> [THE DATA]
Start of Block

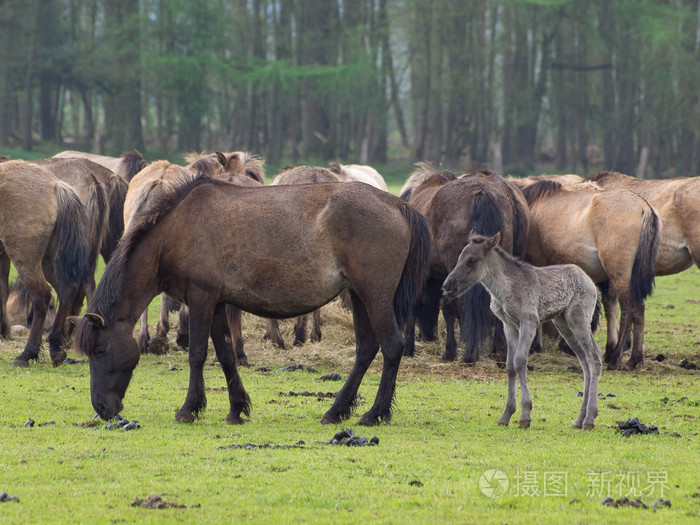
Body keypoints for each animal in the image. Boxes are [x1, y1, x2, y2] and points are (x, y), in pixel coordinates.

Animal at [0, 160, 91, 364]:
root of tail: (55, 184)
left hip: (26, 258)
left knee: (42, 295)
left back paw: (28, 353)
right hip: (47, 260)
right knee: (66, 291)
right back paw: (56, 346)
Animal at [72, 176, 432, 426]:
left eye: (100, 351)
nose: (101, 408)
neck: (177, 230)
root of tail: (397, 205)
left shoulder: (200, 299)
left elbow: (198, 354)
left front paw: (189, 409)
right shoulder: (216, 303)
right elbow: (226, 355)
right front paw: (236, 409)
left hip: (375, 296)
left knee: (392, 346)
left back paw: (374, 413)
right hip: (358, 296)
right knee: (366, 349)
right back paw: (336, 410)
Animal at [402, 166, 528, 362]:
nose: (427, 336)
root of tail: (482, 193)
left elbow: (425, 304)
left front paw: (411, 346)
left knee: (456, 306)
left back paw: (464, 354)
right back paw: (497, 352)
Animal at [442, 231, 600, 428]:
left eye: (471, 260)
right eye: (459, 258)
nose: (447, 286)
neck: (504, 289)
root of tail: (593, 284)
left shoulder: (529, 322)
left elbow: (520, 361)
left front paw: (525, 415)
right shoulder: (509, 326)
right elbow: (510, 366)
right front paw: (506, 415)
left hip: (578, 319)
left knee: (594, 357)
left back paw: (589, 418)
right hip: (564, 324)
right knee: (584, 362)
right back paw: (579, 419)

End of Block

> [AIM OF THE EXERCISE]
Start printing at the line with "nose: (447, 286)" and stop after the final line of the listing above, keeping every line exact.

> [RESPONSE]
nose: (447, 286)
neck: (504, 289)
root of tail: (593, 284)
left shoulder: (529, 322)
left elbow: (520, 361)
left front paw: (525, 415)
right shoulder: (509, 326)
right elbow: (510, 366)
right front paw: (506, 415)
left hip: (578, 319)
left knee: (594, 357)
left back paw: (589, 418)
right hip: (564, 324)
right knee: (584, 362)
right back paw: (579, 419)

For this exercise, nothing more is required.